→ SUPPLIED DATA:
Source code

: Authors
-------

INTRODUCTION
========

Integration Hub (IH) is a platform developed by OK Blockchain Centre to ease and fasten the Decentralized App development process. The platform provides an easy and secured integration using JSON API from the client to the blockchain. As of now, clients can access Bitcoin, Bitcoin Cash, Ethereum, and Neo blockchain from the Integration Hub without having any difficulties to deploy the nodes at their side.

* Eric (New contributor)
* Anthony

→ ACTIVITY: Produce an identical printout of the material above.

→ TASK OUTPUT:
Source code

: Authors
-------

INTRODUCTION
========

Integration Hub (IH) is a platform developed by OK Blockchain Centre to ease and fasten the Decentralized App development process. The platform provides an easy and secured integration using JSON API from the client to the blockchain. As of now, clients can access Bitcoin, Bitcoin Cash, Ethereum, and Neo blockchain from the Integration Hub without having any difficulties to deploy the nodes at their side.

* Eric (New contributor)
* Anthony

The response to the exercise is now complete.